Carrie thought for a moment, deciding. Was Rana was trying to play her? They’d see who played whom.

“Dima’s dead. Right now, your chances don’t look so good either,” she said. That got her. She could see Rana go pale. She shook her head, her famous brown hair tossing back and forth. “Last chance. Then the men come. They’re dying to jump in. Work on a good-looking woman like you. Something we women know,” Carrie said, crossing her legs. “Beauty is such a fragile thing, isn’t it? Who are you and al-Douni working for?”

Rana shook her head. Carrie decided to try a little more truth.

“Is al-Douni a double agent? The only way I can help you is if you’ll let me. All you have to do is nod.”

Almost unwillingly, Rana nodded.

Carrie’s mind raced. If al-Douni was a double, who was he doubling for? Who was running him? Dima’s boyfriend, Mohammed Siddiqi? The Iraqi pretending to be a Qatari, according to Marielle. Or was Rana just telling her what she thought Carrie wanted to hear?
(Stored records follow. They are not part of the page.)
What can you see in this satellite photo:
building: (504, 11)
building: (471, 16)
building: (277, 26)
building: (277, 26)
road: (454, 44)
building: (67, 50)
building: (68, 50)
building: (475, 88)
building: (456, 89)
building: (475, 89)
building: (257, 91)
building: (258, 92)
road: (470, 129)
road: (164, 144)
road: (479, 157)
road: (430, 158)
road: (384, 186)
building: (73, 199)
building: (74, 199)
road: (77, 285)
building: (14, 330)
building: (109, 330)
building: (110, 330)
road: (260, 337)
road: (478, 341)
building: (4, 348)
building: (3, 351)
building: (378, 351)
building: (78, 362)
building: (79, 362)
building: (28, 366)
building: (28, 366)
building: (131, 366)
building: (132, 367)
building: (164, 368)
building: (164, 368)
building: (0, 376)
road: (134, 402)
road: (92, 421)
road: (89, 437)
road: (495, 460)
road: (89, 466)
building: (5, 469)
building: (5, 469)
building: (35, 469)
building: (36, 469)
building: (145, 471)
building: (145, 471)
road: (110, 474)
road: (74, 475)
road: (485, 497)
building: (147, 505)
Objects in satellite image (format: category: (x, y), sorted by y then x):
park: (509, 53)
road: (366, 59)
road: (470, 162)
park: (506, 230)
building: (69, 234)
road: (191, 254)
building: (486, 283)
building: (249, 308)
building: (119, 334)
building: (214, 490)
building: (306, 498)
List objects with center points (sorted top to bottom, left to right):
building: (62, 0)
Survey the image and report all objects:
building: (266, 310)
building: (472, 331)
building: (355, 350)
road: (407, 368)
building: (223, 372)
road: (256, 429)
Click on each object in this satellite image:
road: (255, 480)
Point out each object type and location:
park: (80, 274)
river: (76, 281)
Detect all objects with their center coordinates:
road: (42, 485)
“Who’s he really working for?”

“I’m not sure. But he was the one who introduced Dima to her boyfriend, the Qatari,” Rana said.

“Mohammed Siddiqi? I heard he wasn’t a real Qatari,” Carrie said.
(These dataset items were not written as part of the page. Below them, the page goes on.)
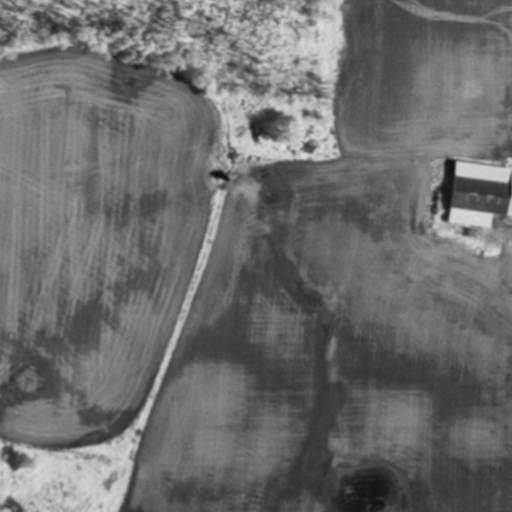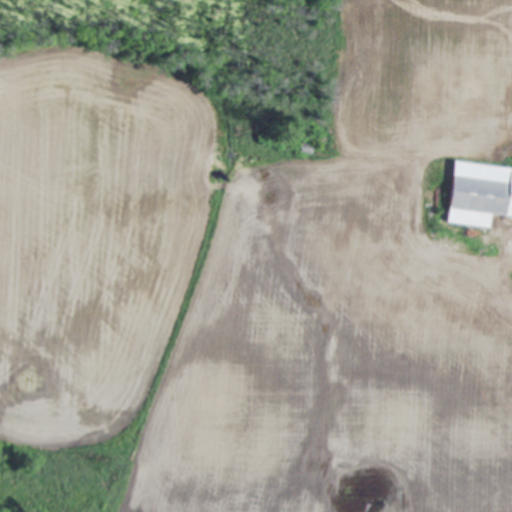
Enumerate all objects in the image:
building: (473, 194)
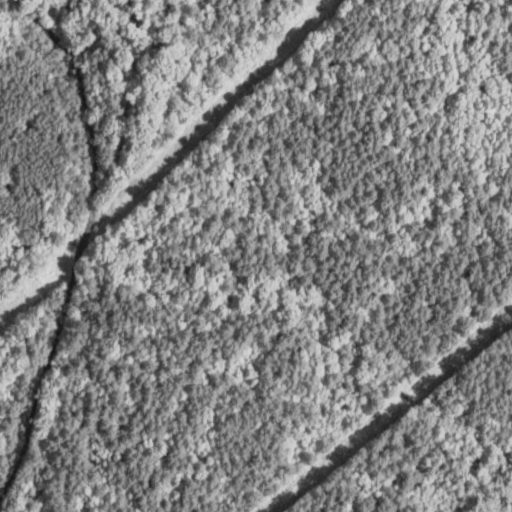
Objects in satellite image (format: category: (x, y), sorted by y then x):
road: (76, 239)
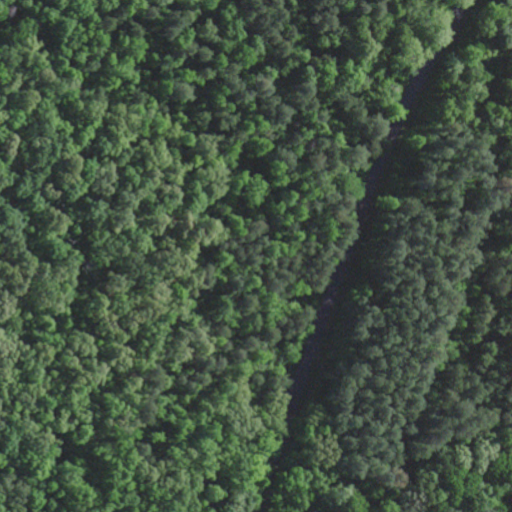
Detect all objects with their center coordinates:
road: (349, 250)
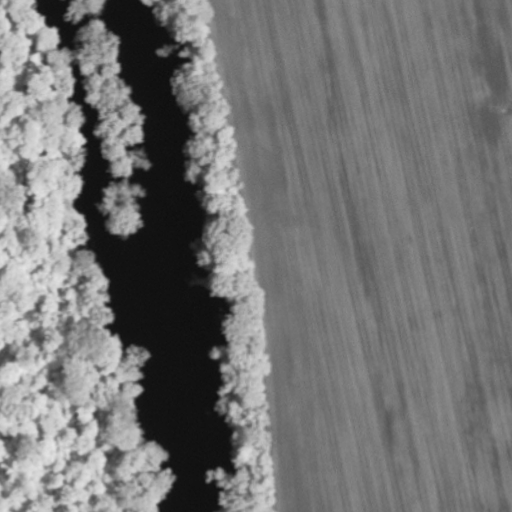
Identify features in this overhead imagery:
river: (136, 255)
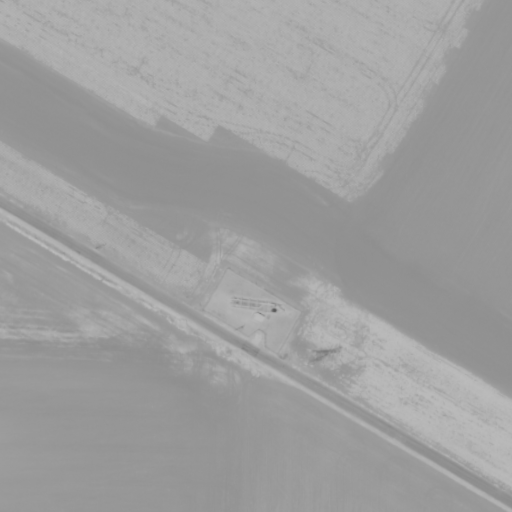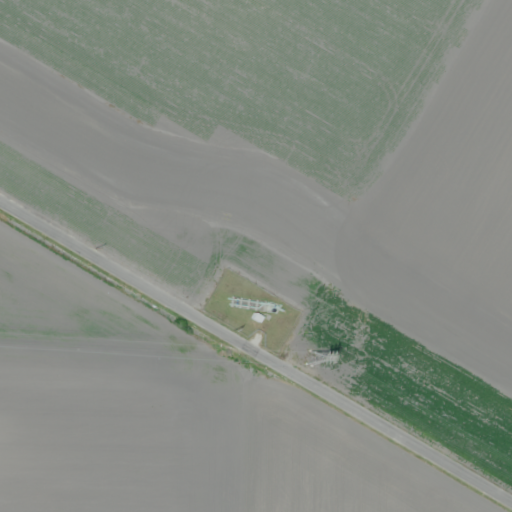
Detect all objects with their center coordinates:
road: (253, 349)
power tower: (304, 356)
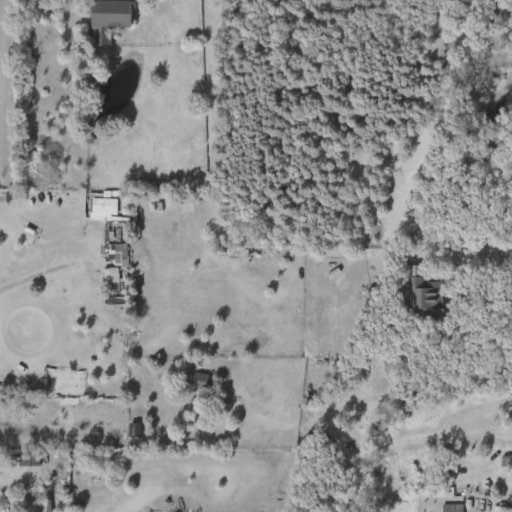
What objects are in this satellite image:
building: (104, 3)
building: (114, 18)
building: (99, 28)
road: (459, 255)
building: (110, 263)
building: (425, 300)
building: (418, 306)
building: (189, 390)
building: (450, 507)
“You’ve been talking to Marielle.” Rana frowned. “Inshallah, give me a cigarette and I’ll tell you anything you want to know.”
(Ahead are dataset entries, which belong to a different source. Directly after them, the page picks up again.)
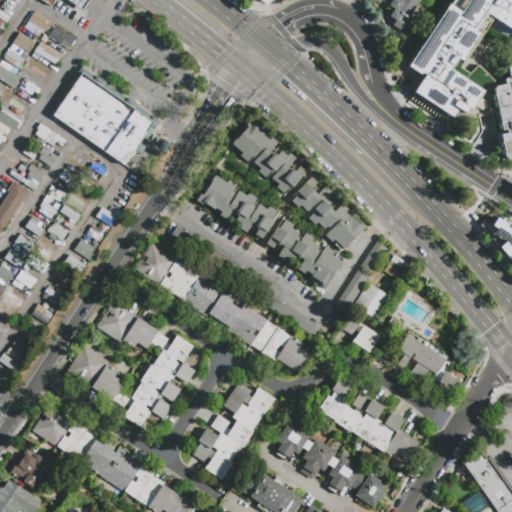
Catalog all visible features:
building: (48, 1)
building: (442, 1)
road: (1, 2)
building: (48, 2)
building: (262, 2)
building: (378, 2)
building: (77, 3)
gas station: (79, 3)
building: (79, 3)
road: (100, 3)
road: (93, 5)
road: (87, 8)
road: (347, 8)
building: (401, 11)
road: (325, 12)
building: (400, 12)
road: (260, 17)
road: (343, 17)
road: (239, 22)
building: (36, 24)
building: (37, 24)
road: (287, 24)
building: (2, 25)
traffic signals: (284, 27)
road: (196, 33)
building: (60, 37)
building: (60, 38)
building: (43, 39)
building: (22, 42)
building: (23, 43)
road: (281, 45)
road: (362, 48)
building: (454, 52)
building: (47, 53)
traffic signals: (222, 53)
building: (453, 54)
building: (12, 57)
road: (254, 57)
building: (14, 60)
traffic signals: (292, 68)
road: (342, 68)
building: (38, 69)
building: (37, 70)
building: (7, 76)
building: (8, 77)
road: (54, 83)
building: (29, 88)
traffic signals: (223, 90)
building: (0, 91)
road: (378, 93)
road: (183, 98)
road: (431, 98)
road: (250, 101)
building: (15, 103)
road: (214, 103)
building: (504, 112)
building: (505, 112)
building: (104, 117)
road: (345, 117)
building: (104, 118)
building: (8, 120)
building: (6, 123)
road: (177, 128)
building: (47, 134)
building: (2, 137)
road: (494, 138)
road: (156, 139)
road: (484, 144)
building: (28, 154)
building: (266, 156)
road: (446, 156)
building: (266, 157)
building: (47, 158)
road: (410, 158)
building: (78, 164)
building: (21, 169)
road: (174, 170)
road: (1, 171)
building: (97, 171)
building: (35, 173)
road: (451, 174)
building: (64, 176)
building: (16, 177)
building: (6, 180)
road: (362, 183)
building: (27, 184)
building: (91, 187)
building: (32, 188)
building: (57, 192)
road: (490, 192)
road: (510, 192)
road: (38, 197)
building: (80, 198)
road: (485, 198)
building: (57, 199)
building: (10, 203)
building: (11, 203)
building: (51, 203)
building: (236, 206)
building: (236, 206)
road: (473, 207)
building: (46, 212)
building: (325, 214)
building: (328, 214)
building: (70, 215)
road: (88, 216)
building: (105, 217)
building: (59, 220)
building: (33, 229)
building: (57, 230)
building: (56, 232)
building: (94, 234)
building: (177, 234)
building: (500, 234)
building: (501, 235)
building: (51, 238)
building: (19, 240)
building: (27, 245)
road: (465, 247)
building: (83, 249)
building: (49, 250)
building: (84, 250)
building: (302, 252)
building: (304, 254)
road: (356, 258)
building: (11, 259)
building: (369, 259)
building: (14, 260)
road: (239, 260)
building: (153, 263)
building: (74, 265)
building: (38, 266)
building: (74, 266)
building: (393, 267)
building: (396, 268)
building: (4, 273)
building: (5, 274)
building: (26, 280)
building: (358, 281)
building: (60, 284)
building: (241, 284)
building: (14, 285)
building: (0, 292)
building: (15, 297)
building: (51, 297)
building: (368, 300)
building: (371, 302)
building: (220, 309)
building: (283, 311)
road: (82, 312)
building: (6, 314)
building: (40, 314)
building: (235, 318)
building: (113, 321)
building: (40, 326)
building: (1, 331)
building: (30, 331)
road: (492, 331)
building: (358, 334)
building: (358, 334)
building: (143, 335)
building: (19, 345)
road: (510, 345)
road: (510, 351)
building: (12, 355)
building: (418, 357)
building: (8, 363)
road: (502, 363)
building: (85, 364)
building: (425, 364)
building: (134, 366)
building: (159, 379)
building: (1, 380)
building: (443, 380)
building: (106, 382)
building: (2, 383)
road: (292, 390)
building: (120, 399)
road: (192, 407)
building: (159, 408)
building: (366, 422)
building: (367, 422)
road: (3, 429)
building: (229, 430)
building: (231, 430)
road: (122, 432)
road: (451, 443)
building: (317, 457)
building: (110, 465)
building: (111, 465)
building: (328, 465)
building: (30, 468)
building: (30, 472)
building: (488, 481)
road: (511, 481)
building: (489, 482)
road: (304, 483)
building: (370, 490)
building: (270, 494)
building: (270, 494)
building: (16, 499)
building: (16, 499)
road: (239, 506)
building: (310, 509)
building: (310, 510)
building: (440, 510)
building: (443, 510)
Carrie went to the door, went out and came back with a lit Marlboro cigarette. She put it between Rana’s lips. She’d find out now if Rana had really decided to cooperate.

“Okay,” Rana said, taking a drag and exhaling a stream of smoke. “You’re right. I work for Taha. I mean al-Douni. I recruited Dima too, though she pretended to be a Maronite for March 14. As you obviously know, we’re both from the north, both Sunni, both daughters of fathers in the Murabitun.”

“Taha al-Douni recruited you to become Davis Fielding’s mistress?”

“I’m not his mistress,” she said, taking a deep drag and letting Carrie take the cigarette from between her lips so she could exhale.

“What do you mean? You’re not saying you don’t have sex? You’re a beautiful woman. Famous even.”

“It’s not that simple. At first we did, but now I’m mostly just for show. We meet at parties, diplomatic receptions, things like that.” She shrugged.

“But you spy on him?”

Rana nodded.

“Does he know?”

“I don’t know what he knows.” She shrugged. “Lately, with the arrival of Dima’s Mohammed, the emphasis shifted.”

“From what to what?”

“From anything we could get on CIA activities in Lebanon and Syria to Iraq. They want to know about what the Americans know and don’t know and what their plans in Iraq are.”

“Is Mohammed, Dima’s boyfriend, running al-Douni?”

She snorted with derision. “That ibn el himar?” Son of a donkey. “He’s a courier, a delivery boy. A nobody.”

“Dima was afraid of him?”

She nodded. “The bastard abused her, the pig. She was terrified of him. All he had to do was look at her.”

That’s what Marielle said, Carrie thought. So that’s how they got Dima, the Sunni party girl, to become a terrorist. If Nightingale wasn’t running the show and Mohammed was just a messenger boy, whose op was it? And what was their interest in American intel about Iraq? The answer was obvious.

“Does Mohammed work for al-Qaeda? Is he in contact with Abu Nazir?”

“I don’t know. No one talks to Abu Nazir. No one knows who his contacts are. Taha once spoke about Abu Nazir’s deputy, Abu Ubaida.”

“What did he say?”

“He said he was Abu Nazir’s executioner.”